Latest Opportunity Zone Regulations Provide Needed Clarity to Investors, Fund Managers, and Businesses

On April 17, 2019, the United States Department of the Treasury (“Treasury”) issued its second round of proposed regulations related to investments in Qualified Opportunity Zones (“QOZs”) and Qualified Opportunity Funds (“QOFs”). This guidance supplements Treasury’s first round of proposed regulations issued in October 2018.

The Tax Cuts and Jobs Act of 2017 created the QOZ concept to provide tax advantages for investments in lower-income areas. Investors who realize certain capital gain income may reinvest in a QOF within 180 days to defer and potentially achieve exemption from capital gains tax on QOF investments.

This article highlights some of the critical issues addressed by the latest round of guidance, as they apply to QOF investors, QOF managers, and operating businesses within a QOZ. This article also discusses open issues.

Critical Issues Addressed

QOF Investors

  • QOF Investments Must Be Cash or Property, Not Services. Treasury’s latest guidance specifies that investments in QOFs must be in the form of cash or property, and not services. With respect to property contributions, the amount of the taxpayer’s deferral is limited to the tax basis of the property contributed.
  • Inclusion Events. The proposed regulations include eleven “inclusion events” causing recognition of gain otherwise deferred on account of a QOF investment. This list includes “certain nonrecognition transactions” as inclusion events. A transfer by gift is an inclusion event (except if made to a grantor trust of which the taxpayer is the deemed owner), but a transfer at death is not.

QOF Managers

  • Six Months to Invest Rule. The second round of proposed regulations give QOFs six months to invest capital received from investors into QOZ businesses. Previously, it was unclear when QOF managers had to invest newly-received capital. In order to utilize the six-month rule, however, the newly-received capital must be held in cash, cash equivalents, or short-term debt obligations.
  • Definition of “Substantially All.” The second round of proposed regulations address the meaning of “substantially all” when used in the statute creating the QOZ concept. Under these proposed regulations, the term “substantially all” means:
    • 70 percent when applying the “use in an QOZ” threshold that must be met for tangible property to be QOZ business property;
    • 70 percent when applying the tangible property “owned or leased” threshold that must be QOZ property for a business to be a QOZ business;
    • 90 percent when applying a QOF’s holding period of tangible property as QOZ business property, or an interest in a business as a QOZ partnership interest or QOZ stock; and
    • 90 percent when measuring the holding period of a QOZ business of tangible property as QOZ business property.

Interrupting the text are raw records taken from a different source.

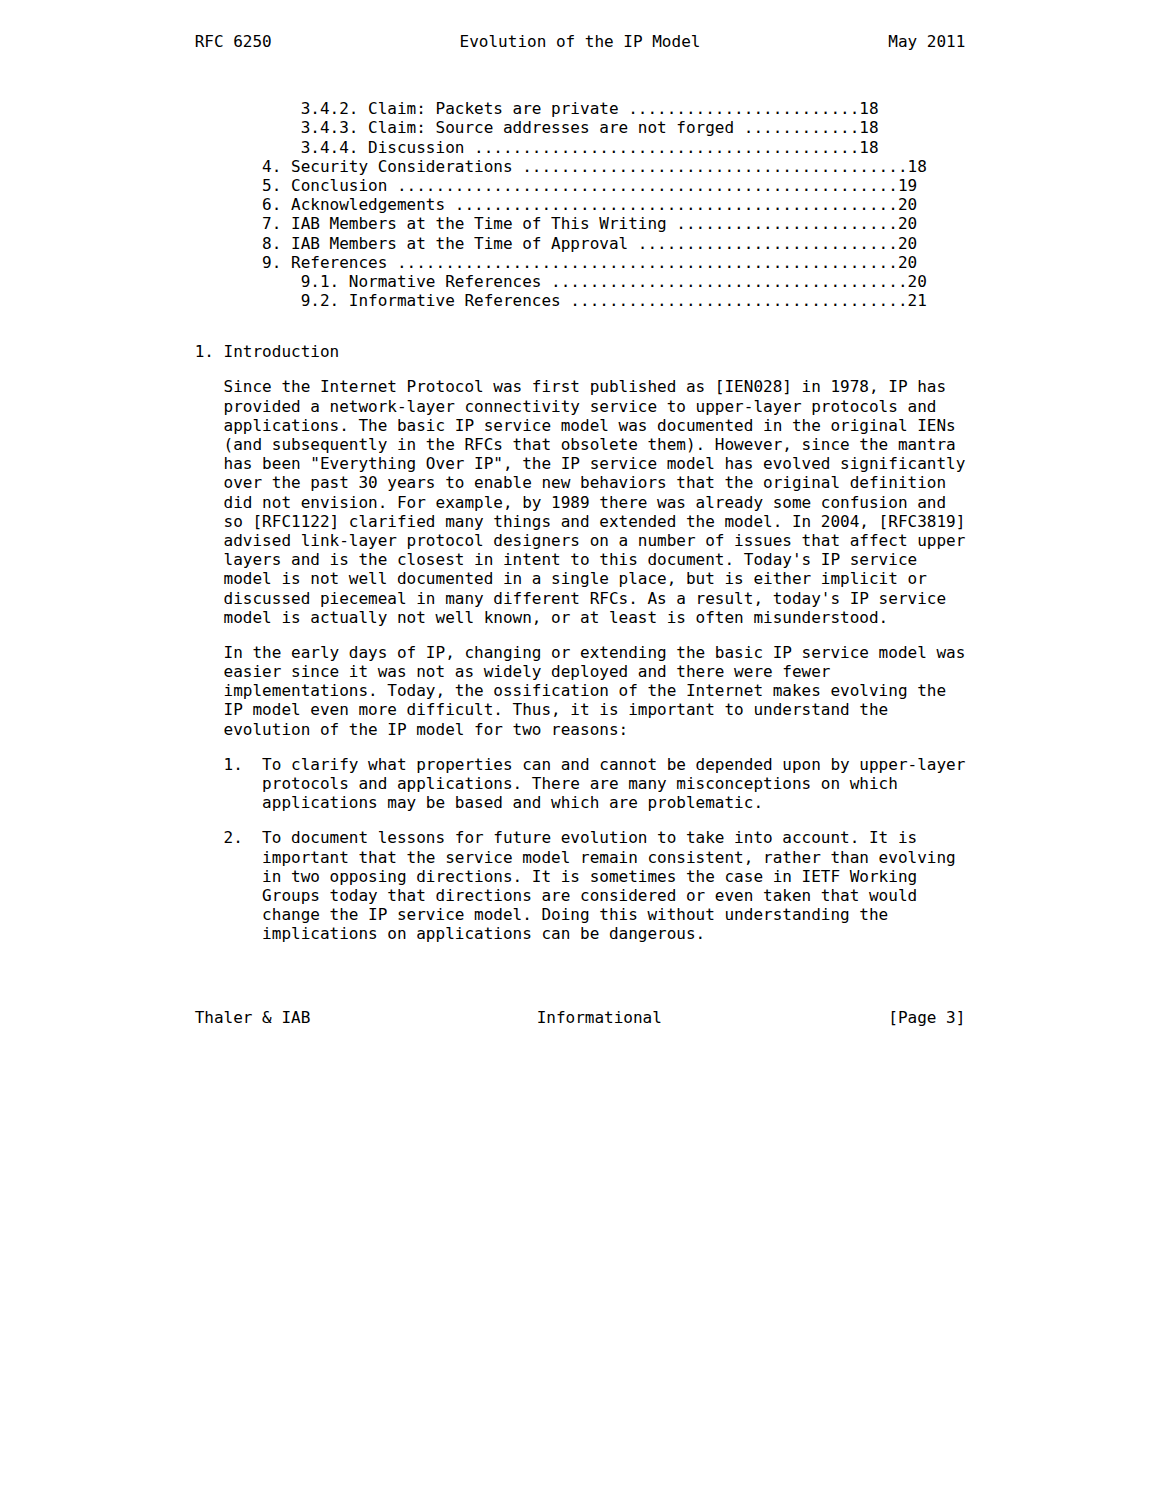RFC 6250 Evolution of the IP Model May 2011
3.4.2. Claim: Packets are private ........................18
3.4.3. Claim: Source addresses are not forged ............18
3.4.4. Discussion ........................................18
4. Security Considerations ........................................18
5. Conclusion ....................................................19
6. Acknowledgements ..............................................20
7. IAB Members at the Time of This Writing .......................20
8. IAB Members at the Time of Approval ...........................20
9. References ....................................................20
9.1. Normative References .....................................20
9.2. Informative References ...................................21
1. Introduction
Since the Internet Protocol was first published as [IEN028] in 1978, IP has provided a network-layer connectivity service to upper-layer protocols and applications. The basic IP service model was documented in the original IENs (and subsequently in the RFCs that obsolete them). However, since the mantra has been "Everything Over IP", the IP service model has evolved significantly over the past 30 years to enable new behaviors that the original definition did not envision. For example, by 1989 there was already some confusion and so [RFC1122] clarified many things and extended the model. In 2004, [RFC3819] advised link-layer protocol designers on a number of issues that affect upper layers and is the closest in intent to this document. Today's IP service model is not well documented in a single place, but is either implicit or discussed piecemeal in many different RFCs. As a result, today's IP service model is actually not well known, or at least is often misunderstood.
In the early days of IP, changing or extending the basic IP service model was easier since it was not as widely deployed and there were fewer implementations. Today, the ossification of the Internet makes evolving the IP model even more difficult. Thus, it is important to understand the evolution of the IP model for two reasons:
1. To clarify what properties can and cannot be depended upon by upper-layer protocols and applications. There are many misconceptions on which applications may be based and which are problematic.
2. To document lessons for future evolution to take into account. It is important that the service model remain consistent, rather than evolving in two opposing directions. It is sometimes the case in IETF Working Groups today that directions are considered or even taken that would change the IP service model. Doing this without understanding the implications on applications can be dangerous.
Thaler & IAB Informational [Page 3]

Operating Businesses Within a QOZ

  • Definition of “Reasonable Working Capital.” Treasury’s first round of proposed regulations created a reasonable working capital safe harbor for QOZ businesses to acquire, construct, or substantially improve tangible property. However, new and expanding businesses also need working capital to cover startup expenses. The second round of Treasury guidance allows QOZ businesses’ planned use of working capital to include the development of a trade or business in the QOZ (in addition to the requirement to acquire, construct, or substantially improve tangible property).
  • Measuring Gross Income in QOZs. The first round of proposed regulations requires that at least 50 percent of the gross income of a QOZ business be derived from the active conduct of a trade or business in the QOZ, but leaves open the question of how to meet this threshold. In the second round of proposed regulations, Treasury provides three safe harbors and a facts and circumstances test. The safe harbors are:
    • At least 50 percent of the services performed by employees and independent contractors (and their employees) of the QOZ business must be performed within the QOZ, based on hours; or
    • At least 50 percent of the services performed by employees and independent contractors (and their employees) of the QOZ business must be performed within the QOZ, based on amounts paid for the services performed; or
    • The QOZ business has management or operational functions in the QOZ necessary to generate 50 percent of the gross income of the trade or business.
    • Taxpayers not meeting the safe harbors may still meet the 50 percent of gross income test if, based on all the facts and circumstances, at least 50 percent of the gross income of a trade or business is derived from the active conduct of a trade or business in the QOZ.

Open Items

Despite the clarity on certain issues provided by the second round of proposed regulations, many issues remain open. Significantly, Treasury has said that it expects to issue administrative rules applicable to a QOF that fails to maintain the required 90 percent investment standard. Treasury is also expected to address the information reporting requirements applicable to QOFs. This could include revisions to the Form 8996 to require additional information such as the employer identification number (EIN) of the QOZ businesses owned by a QOF and a breakdown of investments in certain Census tracts within QOZs.

DISCLAIMER: Because of the generality of this update, the information provided herein may not be applicable in all situations and should not be acted upon without specific legal advice based on particular situations.